[Data records — start]

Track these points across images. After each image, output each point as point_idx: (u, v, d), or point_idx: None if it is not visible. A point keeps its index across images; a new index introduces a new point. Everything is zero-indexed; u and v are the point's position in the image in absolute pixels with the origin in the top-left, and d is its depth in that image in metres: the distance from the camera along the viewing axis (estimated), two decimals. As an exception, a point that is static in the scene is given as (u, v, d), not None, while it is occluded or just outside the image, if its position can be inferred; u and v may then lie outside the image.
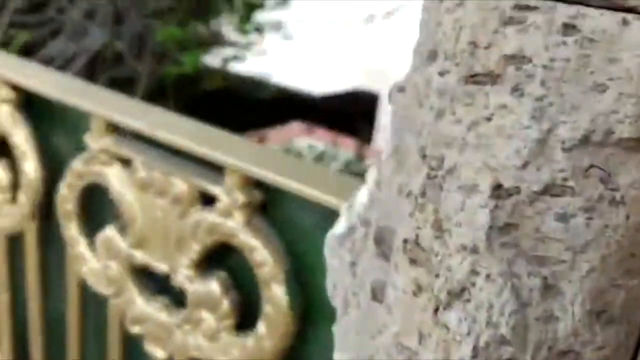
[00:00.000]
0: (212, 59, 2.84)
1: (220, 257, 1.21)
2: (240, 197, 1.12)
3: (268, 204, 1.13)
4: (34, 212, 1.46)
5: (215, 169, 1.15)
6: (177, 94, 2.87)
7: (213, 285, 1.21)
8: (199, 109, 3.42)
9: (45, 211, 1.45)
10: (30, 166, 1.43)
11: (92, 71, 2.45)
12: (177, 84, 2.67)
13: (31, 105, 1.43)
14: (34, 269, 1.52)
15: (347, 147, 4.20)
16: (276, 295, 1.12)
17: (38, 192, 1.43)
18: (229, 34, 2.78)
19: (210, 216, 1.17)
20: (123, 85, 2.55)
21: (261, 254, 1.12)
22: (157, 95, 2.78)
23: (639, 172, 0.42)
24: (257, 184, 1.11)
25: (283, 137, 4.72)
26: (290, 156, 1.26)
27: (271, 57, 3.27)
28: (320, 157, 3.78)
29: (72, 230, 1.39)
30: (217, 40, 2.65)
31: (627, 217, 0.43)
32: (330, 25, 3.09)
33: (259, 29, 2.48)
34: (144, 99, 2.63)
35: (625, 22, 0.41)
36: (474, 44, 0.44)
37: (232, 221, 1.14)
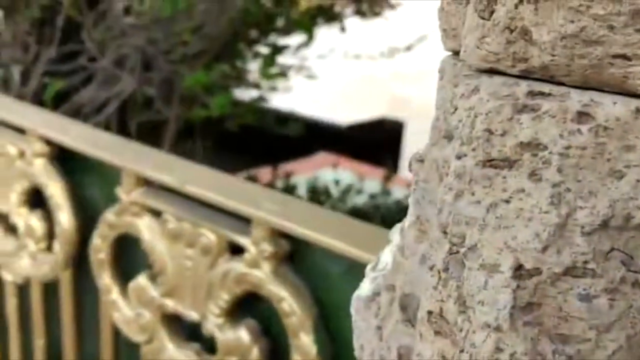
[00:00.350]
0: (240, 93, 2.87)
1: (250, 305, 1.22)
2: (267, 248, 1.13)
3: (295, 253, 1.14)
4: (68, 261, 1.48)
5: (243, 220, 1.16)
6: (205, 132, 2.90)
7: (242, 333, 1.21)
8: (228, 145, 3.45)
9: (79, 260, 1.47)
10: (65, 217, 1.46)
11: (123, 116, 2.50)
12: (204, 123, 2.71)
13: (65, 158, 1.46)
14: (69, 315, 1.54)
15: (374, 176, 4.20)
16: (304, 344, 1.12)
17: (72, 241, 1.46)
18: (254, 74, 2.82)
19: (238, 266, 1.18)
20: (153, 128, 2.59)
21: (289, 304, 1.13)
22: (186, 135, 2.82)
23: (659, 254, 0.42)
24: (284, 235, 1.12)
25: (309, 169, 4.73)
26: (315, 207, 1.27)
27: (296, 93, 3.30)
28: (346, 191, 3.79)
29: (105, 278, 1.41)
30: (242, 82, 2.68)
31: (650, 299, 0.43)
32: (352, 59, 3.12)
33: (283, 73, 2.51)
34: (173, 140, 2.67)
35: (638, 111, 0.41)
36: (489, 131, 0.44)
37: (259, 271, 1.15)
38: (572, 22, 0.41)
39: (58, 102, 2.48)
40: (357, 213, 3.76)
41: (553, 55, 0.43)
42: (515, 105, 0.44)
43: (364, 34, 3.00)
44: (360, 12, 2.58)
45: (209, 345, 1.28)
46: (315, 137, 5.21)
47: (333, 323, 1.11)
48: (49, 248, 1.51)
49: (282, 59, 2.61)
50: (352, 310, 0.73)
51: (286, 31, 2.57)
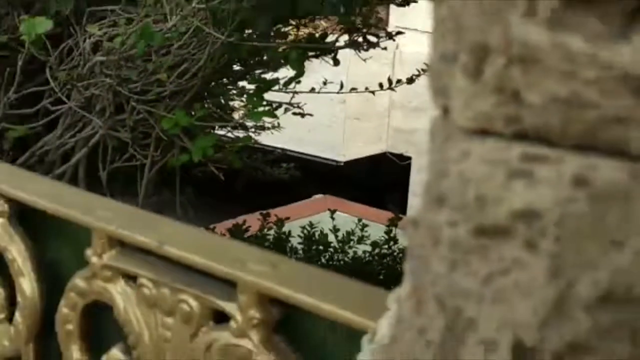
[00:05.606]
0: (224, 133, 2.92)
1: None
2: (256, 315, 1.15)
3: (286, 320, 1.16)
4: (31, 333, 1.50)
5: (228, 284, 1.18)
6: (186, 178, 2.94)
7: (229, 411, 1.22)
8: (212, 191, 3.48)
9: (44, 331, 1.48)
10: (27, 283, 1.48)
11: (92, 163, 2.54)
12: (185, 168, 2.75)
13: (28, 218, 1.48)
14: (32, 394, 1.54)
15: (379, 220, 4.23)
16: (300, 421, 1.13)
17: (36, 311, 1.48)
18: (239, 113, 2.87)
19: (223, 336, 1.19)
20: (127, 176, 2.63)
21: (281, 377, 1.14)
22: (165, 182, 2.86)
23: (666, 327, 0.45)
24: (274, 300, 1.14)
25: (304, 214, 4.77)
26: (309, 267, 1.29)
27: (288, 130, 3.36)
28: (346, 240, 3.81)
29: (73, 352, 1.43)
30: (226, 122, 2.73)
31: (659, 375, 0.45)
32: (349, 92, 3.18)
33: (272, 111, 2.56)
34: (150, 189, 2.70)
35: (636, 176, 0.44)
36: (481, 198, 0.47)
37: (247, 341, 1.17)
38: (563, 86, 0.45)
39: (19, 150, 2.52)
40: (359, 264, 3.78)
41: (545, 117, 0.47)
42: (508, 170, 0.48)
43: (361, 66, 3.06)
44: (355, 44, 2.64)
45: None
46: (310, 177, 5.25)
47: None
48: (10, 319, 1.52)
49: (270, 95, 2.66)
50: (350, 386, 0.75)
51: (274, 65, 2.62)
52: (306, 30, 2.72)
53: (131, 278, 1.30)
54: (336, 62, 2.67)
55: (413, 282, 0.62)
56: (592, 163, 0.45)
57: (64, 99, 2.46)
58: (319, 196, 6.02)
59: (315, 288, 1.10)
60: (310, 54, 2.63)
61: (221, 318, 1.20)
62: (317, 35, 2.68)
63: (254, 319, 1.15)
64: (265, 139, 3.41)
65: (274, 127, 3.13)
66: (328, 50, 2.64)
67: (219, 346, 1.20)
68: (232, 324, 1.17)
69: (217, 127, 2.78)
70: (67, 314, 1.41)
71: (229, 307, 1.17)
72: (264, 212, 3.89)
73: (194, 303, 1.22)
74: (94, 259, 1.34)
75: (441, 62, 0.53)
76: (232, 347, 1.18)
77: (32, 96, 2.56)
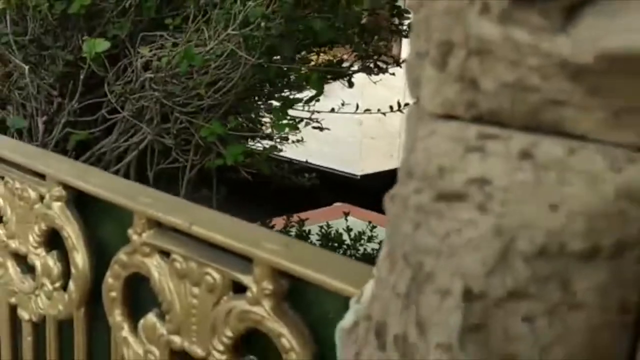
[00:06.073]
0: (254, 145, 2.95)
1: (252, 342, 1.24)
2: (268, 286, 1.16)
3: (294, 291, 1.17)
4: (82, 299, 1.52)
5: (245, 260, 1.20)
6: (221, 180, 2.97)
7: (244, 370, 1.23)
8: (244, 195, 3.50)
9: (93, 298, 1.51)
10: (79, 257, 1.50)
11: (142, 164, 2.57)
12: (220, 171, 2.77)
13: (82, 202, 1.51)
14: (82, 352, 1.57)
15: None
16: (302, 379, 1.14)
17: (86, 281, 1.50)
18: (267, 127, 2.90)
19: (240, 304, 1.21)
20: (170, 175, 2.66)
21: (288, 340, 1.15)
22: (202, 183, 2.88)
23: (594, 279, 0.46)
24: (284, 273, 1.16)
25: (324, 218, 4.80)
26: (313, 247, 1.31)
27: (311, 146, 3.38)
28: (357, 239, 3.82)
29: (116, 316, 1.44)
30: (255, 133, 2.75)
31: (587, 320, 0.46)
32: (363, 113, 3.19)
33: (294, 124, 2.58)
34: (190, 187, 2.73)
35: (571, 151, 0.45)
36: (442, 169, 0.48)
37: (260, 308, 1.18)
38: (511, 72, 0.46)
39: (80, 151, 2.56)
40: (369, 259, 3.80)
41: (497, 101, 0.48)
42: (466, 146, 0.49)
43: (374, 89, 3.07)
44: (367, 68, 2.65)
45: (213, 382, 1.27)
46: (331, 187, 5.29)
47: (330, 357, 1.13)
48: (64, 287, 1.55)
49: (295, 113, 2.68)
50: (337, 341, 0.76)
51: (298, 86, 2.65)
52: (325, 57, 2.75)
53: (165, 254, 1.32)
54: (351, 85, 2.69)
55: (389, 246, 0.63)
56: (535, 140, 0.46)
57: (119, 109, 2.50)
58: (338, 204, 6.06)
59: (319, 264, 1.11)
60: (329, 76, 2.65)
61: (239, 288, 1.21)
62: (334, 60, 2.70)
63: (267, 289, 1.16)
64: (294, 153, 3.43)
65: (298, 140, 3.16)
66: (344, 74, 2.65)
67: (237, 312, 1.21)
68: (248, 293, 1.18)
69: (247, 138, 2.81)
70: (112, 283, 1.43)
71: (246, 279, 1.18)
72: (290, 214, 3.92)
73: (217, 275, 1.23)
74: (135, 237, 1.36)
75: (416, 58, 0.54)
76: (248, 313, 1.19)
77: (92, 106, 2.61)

[Data records — finish]
[Data records — start]

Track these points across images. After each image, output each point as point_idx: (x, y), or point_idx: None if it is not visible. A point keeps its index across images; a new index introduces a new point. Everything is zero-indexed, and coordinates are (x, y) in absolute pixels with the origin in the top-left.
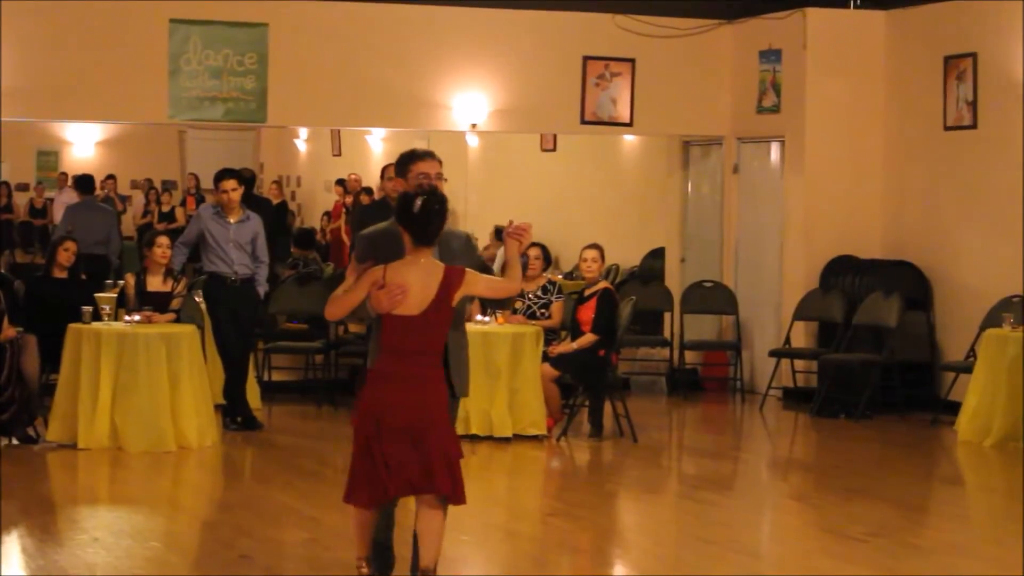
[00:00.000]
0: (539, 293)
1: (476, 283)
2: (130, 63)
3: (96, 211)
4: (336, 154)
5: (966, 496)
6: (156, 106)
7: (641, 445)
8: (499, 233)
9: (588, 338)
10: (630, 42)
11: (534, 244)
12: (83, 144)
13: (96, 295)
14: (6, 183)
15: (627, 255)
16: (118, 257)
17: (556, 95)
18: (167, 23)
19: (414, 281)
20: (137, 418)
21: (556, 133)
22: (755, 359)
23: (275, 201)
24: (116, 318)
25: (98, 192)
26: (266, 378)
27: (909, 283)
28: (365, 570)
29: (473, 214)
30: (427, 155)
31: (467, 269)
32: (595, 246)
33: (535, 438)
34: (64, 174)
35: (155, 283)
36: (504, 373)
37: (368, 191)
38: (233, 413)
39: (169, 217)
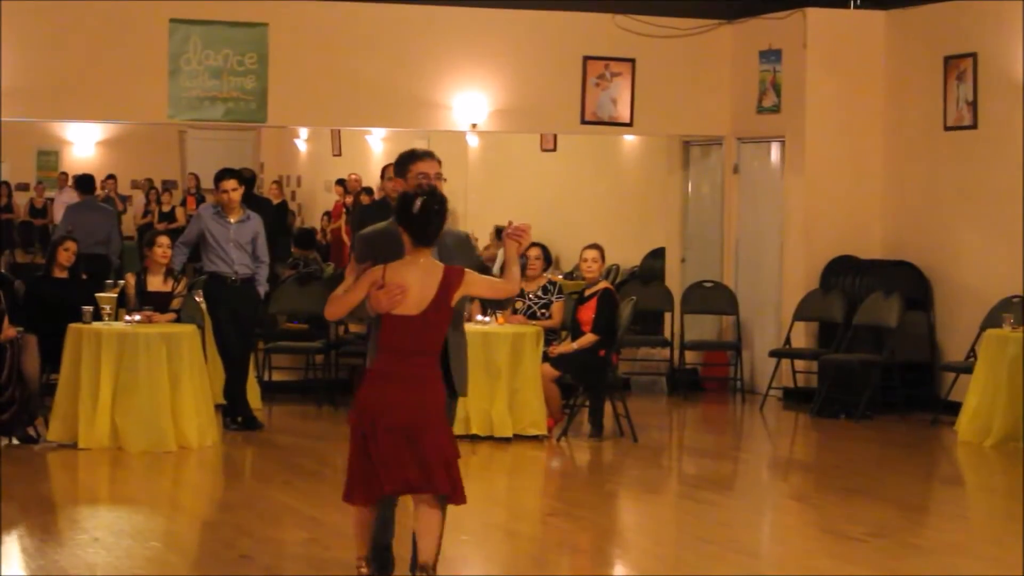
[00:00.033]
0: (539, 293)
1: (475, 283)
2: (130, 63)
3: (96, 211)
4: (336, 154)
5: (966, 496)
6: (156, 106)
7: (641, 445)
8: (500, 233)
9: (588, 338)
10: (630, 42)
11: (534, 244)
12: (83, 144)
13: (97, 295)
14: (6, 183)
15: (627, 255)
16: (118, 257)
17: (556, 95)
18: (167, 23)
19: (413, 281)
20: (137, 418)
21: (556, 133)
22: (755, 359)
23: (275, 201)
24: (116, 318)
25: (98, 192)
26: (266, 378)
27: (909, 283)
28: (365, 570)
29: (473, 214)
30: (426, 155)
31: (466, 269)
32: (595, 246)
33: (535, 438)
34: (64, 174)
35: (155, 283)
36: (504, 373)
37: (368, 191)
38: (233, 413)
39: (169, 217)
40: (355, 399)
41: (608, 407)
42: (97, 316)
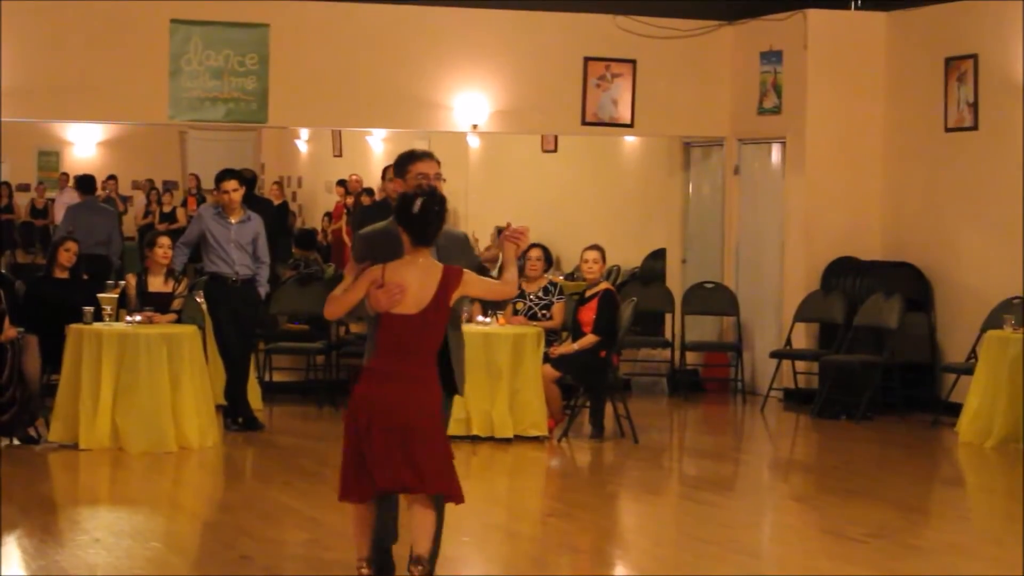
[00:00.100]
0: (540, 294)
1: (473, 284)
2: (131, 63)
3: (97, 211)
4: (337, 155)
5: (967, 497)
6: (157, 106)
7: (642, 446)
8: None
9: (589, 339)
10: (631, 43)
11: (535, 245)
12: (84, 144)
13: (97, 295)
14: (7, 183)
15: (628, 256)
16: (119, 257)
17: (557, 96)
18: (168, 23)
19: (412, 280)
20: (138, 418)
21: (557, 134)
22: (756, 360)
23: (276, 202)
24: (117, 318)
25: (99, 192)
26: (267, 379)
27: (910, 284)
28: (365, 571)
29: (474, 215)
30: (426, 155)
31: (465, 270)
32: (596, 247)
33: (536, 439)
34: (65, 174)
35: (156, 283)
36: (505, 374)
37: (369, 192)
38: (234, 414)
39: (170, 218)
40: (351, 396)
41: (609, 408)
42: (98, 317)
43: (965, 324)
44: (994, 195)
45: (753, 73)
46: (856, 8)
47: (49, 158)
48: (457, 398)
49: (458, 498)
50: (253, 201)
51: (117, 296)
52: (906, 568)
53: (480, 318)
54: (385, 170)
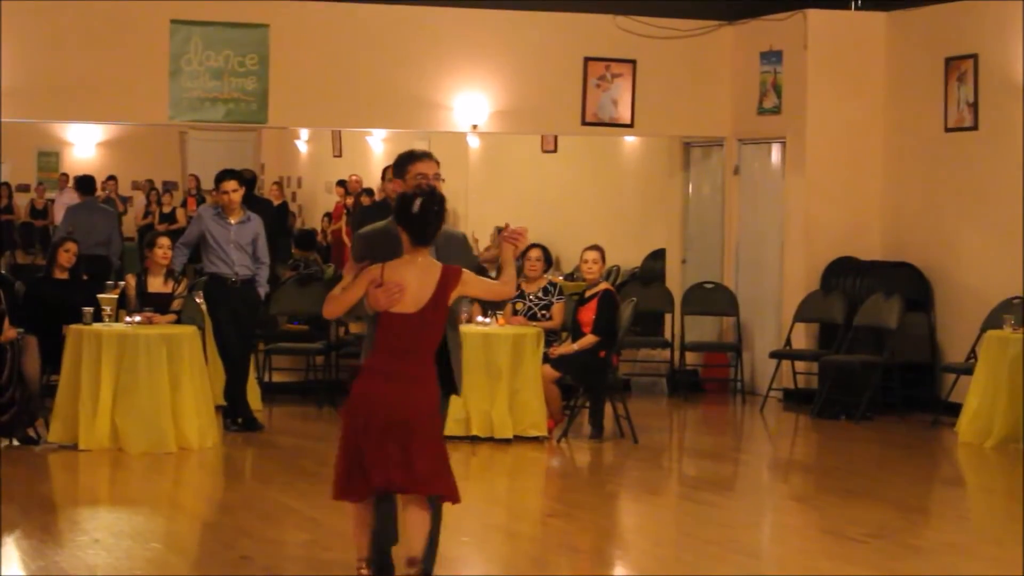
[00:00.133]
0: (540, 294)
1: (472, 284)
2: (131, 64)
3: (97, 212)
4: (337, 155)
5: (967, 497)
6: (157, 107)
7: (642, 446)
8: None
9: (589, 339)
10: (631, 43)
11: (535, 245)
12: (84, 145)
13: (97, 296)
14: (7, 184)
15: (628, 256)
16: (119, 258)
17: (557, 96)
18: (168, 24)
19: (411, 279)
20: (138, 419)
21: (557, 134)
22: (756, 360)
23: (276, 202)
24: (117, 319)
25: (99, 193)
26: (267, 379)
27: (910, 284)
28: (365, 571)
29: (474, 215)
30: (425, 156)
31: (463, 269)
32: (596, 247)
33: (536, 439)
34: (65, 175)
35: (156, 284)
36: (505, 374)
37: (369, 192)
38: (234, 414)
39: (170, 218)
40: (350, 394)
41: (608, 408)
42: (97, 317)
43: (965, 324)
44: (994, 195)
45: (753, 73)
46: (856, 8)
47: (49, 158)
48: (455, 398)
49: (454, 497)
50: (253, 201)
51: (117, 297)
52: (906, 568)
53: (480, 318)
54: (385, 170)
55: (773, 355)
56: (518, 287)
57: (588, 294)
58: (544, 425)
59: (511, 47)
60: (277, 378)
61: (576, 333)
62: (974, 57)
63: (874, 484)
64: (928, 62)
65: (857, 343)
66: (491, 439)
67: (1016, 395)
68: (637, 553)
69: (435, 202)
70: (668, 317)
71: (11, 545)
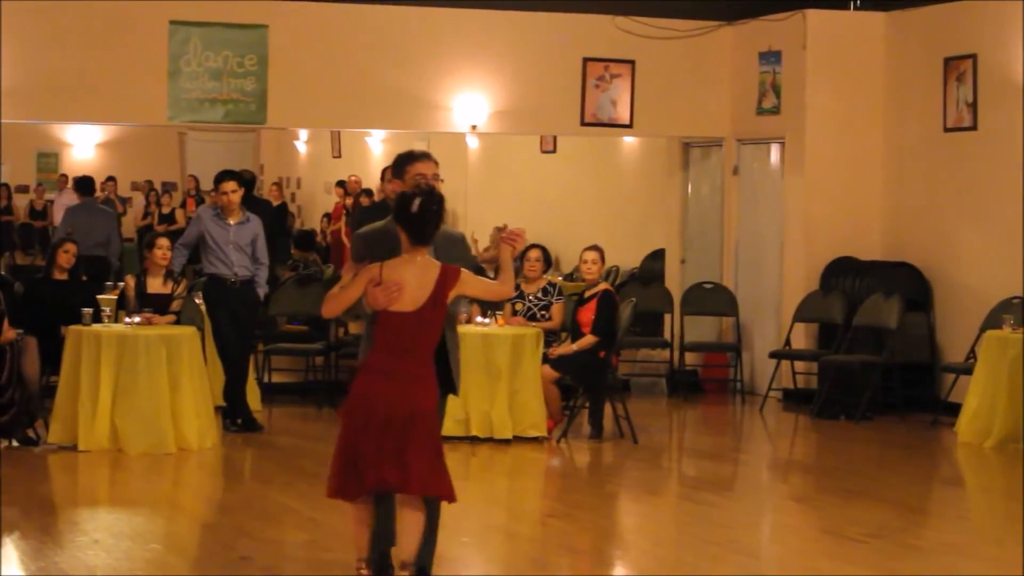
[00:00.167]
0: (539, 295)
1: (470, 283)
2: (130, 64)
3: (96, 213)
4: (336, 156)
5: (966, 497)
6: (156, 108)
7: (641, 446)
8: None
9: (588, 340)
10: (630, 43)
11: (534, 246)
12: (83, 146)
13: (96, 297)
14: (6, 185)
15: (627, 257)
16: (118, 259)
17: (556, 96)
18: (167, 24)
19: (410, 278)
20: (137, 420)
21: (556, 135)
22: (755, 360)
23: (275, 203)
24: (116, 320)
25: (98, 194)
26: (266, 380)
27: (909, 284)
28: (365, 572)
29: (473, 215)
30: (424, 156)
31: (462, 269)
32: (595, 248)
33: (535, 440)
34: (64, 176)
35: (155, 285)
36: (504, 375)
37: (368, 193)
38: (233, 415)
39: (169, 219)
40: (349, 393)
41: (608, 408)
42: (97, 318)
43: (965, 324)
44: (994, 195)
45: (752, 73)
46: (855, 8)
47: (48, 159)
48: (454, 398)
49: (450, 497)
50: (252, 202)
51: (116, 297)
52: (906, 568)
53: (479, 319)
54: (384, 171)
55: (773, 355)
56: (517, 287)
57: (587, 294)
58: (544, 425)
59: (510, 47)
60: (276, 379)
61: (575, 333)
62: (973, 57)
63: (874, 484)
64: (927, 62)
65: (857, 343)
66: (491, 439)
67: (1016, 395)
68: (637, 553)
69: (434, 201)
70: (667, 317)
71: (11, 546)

[Data records — finish]

Problem to solve
Lines above that contain the string "these" make up the answer.

Output
Track these points across images. After each image, output each point as point_idx: (u, v, d), or point_idx: None if it is not visible. A point keeps its index across images; a new index introduces a new point. Everything is zero-indexed; u and v are the point's position in the image in absolute pixels with the origin in the top-left, and d is its depth in that image in metres: the distance from the camera along the viewing axis (estimated), two decimals. As an exception, a point that is static in the scene is given as (u, v, d), not None, while it is occluded or just outside the image, if its position can be inferred; u and v may then lie outside the image.
Track these points across images. After each image, output each point as point_idx: (x, y), or point_idx: None if it is not visible. A point keeps its index across images; a new index introduces a new point. Everything is zero-indexed, and coordinates are (x, y) in absolute pixels with the origin in the top-left.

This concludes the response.